Introduction

Topological data analysis is a relatively new area of data science which can compare and contrast data sets via non-linear global structure. The main tool of topological data analysis, persistent homology (Edelsbrunner, Letscher, and Zomorodian 2000; Zomorodian and Carlsson 2005), builds on techniques from the field of algebraic topology to describe shape features present in a data set (stored in a “persistence diagram”). Persistent homology has been used in a number of applications, including

For a broad introduction to the mathematical background and main tools of topological data analysis, see (Chazal and Michel 2017).

Distance and kernel functions are used to calculate differences and similarities respectively between objects in complicated spaces, and are the foundation of many machine learning algorithms which are used in traditional data science (Murphy 2012). Several papers have used distance and kernel computations tailored to persistence diagrams (Kerber, Morozov, and Nigmetov 2017; Le and Yamada 2018) in order to perform machine learning or inference tasks with groups of persistence diagrams, but to date no publicly available software in either R or python provides the functionality for these types of analyses.

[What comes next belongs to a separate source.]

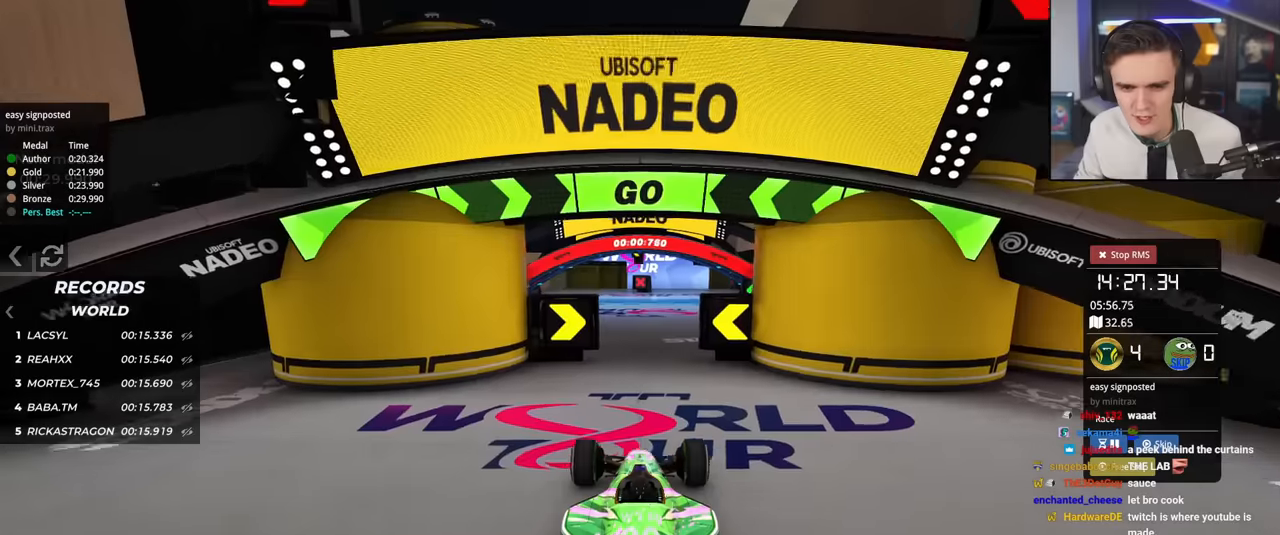
{"keys": ["up"], "events": []}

Two main R packages exist for computing and comparing persistence diagrams – TDA (B. T. Fasy et al. 2021) and TDAstats (Wadhwa et al. 2019). While both packages have been used to carry out topological data analysis in R, neither package supports machine learning with groups of persistence diagrams because both lack a kernel function. TDAstats has an inference method; however, it is based on a non-standard distance function (making inferences drawn from this function unsubstantiated). TDA has a standard distance function but no inference function (and also stores persistence diagrams in a non-standard data structure, which requires additional preprocessing steps for further analysis).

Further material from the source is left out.